These things are ridiculous. Chocolate. Caramel. Marshmallows. Chocolate chips. Roasted pecans. Snicker bars. Out of control.
These brownies are baked in muffin tins because they would be too hard to cut apart due to their "sticky-, chewy-, messy-, and gooey-ness."
The hardest part of making these brownies was getting them out of the muffin tins.
Some came out intact.
Some did not.
But isn't that the point of gooey desserts?
I've decided that I need to actually try recipes from books that I already own before I buy any new ones. This recipe comes from Sticky, Chewy, Messy, Gooey: Desserts for the Serious Sweet Tooth by Jill O'Connor. She also has a book for baking with kids called Sticky, Chewy, Messy, Gooey Treats for Kids. Yes. I admit it. I bought that book too....

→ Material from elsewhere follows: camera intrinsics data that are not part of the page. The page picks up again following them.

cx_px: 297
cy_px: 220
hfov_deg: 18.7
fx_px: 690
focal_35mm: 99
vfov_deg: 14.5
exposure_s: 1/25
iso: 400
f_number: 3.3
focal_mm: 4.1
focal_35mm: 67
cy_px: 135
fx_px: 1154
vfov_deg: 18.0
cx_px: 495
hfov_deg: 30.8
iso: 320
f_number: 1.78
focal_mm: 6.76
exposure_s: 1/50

The oddest part of making these brownies involved the search for the Snickers bars. The recipe calls for full sized 2.07 ounce bars. Evidently, Mars is in the middle of downsizing Snickers to 1.88 ounces, and my grocery store had both sizes. Picture me digging through all of the Snickers bars at various check stands to find the right size. Everyone wanted to let me go before them in line when I was just looking for the right sized candy bar. Thank you kind citizens. (Reality check: now that I've made these brownies, I realize that the size of the Snicker bars doesn't make a huge difference... I'm a baker... I am exacting... I'll have to let t go...).
Hints for de-panning these brownies: Run a knife around the sides of the brownie in the muffin tin and then tip the the pan over to let the brownie drop out into your hand. If some of the brownie remains in the muffin tin, dig it out and paste it onto the bottom of the brownie/muffin. I know. Goes against the grain. It works. I tore small pieces of wax paper for the "bad" muffin/brownies upon which to cool. Worked nicely, and once the brownies cool, they hold together. Don't panic.

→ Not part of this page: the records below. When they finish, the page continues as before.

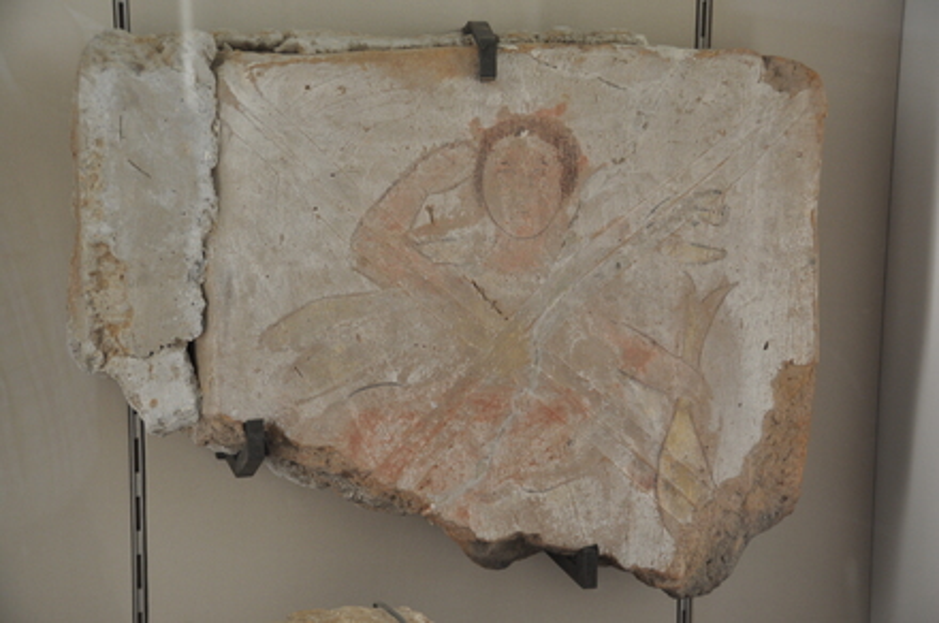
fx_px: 1875
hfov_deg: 28.1
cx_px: 470
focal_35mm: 72
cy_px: 312
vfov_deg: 18.9
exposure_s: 1/100
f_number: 5
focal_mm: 48
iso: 640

These brownies are amazing. I'm just saying.
Heart of Darkness Brownies
Adapted from Sticky, Chewy, Messy, Gooey: Desserts for the Serious Sweet Tooth by Jill O'Connor.
3 sticks (1 1/2 Cups) of unsalted butter
6 ounces unsweetened chocolate
6 ounces unsweetened chocolate
2 1/4 C granulated sugar
1 C packed light brown sugar
6 large eggs, whisked together in a bowl
1 T vanilla extract
6.4 ounces all purpose flour
1/2 tsp salt
1 C coarsely chopped pecans, toasted in a 350 degree F oven for 8 minutes
1 C semi-sweet chocolate chips
5 2.07 ounce Snicker bars, coarsely chopped
3 cups of mini marshmallows
6 ounces of unwrapped caramel candies
2 T of heavy cream
1 tsp of vanilla
Pinch of salt
- Place a rack in the middle of the oven and preheat it to 350 degrees F.
- Spray two nonstick 12 cup muffin tins with spray oil.
- Melt the butter and chocolate in a sauce pan over low heat until fully blended.
- Pour the butter/chocolate mixture into a large bowl.
- Stir in the sugars.
- Add the eggs and vanilla and stir until fully combined.
- Sift the flour and salt through a sieve into the chocolate mixture and stir just until blended.
- Add the pecans, chocolate chips, and Snickers pieces.
- Divide the dough between the 24 muffin cups. Start by filling each cup 1/2 way.
- Bake the brownies for about 20 minutes, until they have a shiny cracked "brownie" surface.
- Remove the brownies from the oven and top each one with about 1/4 C of the mini marshmallows.
- Return the brownies to the oven for two minutes.
- Cool the brownies in the pans for about 10 minutes.
- Run a knife around each brownie, and remove them from the muffin tin to cool on a rack (see note above).
- While the brownies are cooling, make the caramel sauce.
- Combine the sauce ingredients in a microwave safe bowl and microwave for 60 seconds. Stir Microwave in 30 second increments until smooth.
- Drizzle over each brownie. I placed my brownies on parchment lined baking sheets before drizzling with the caramel.
- These brownies will keep for up to three days covered in an air tight container for up to three days.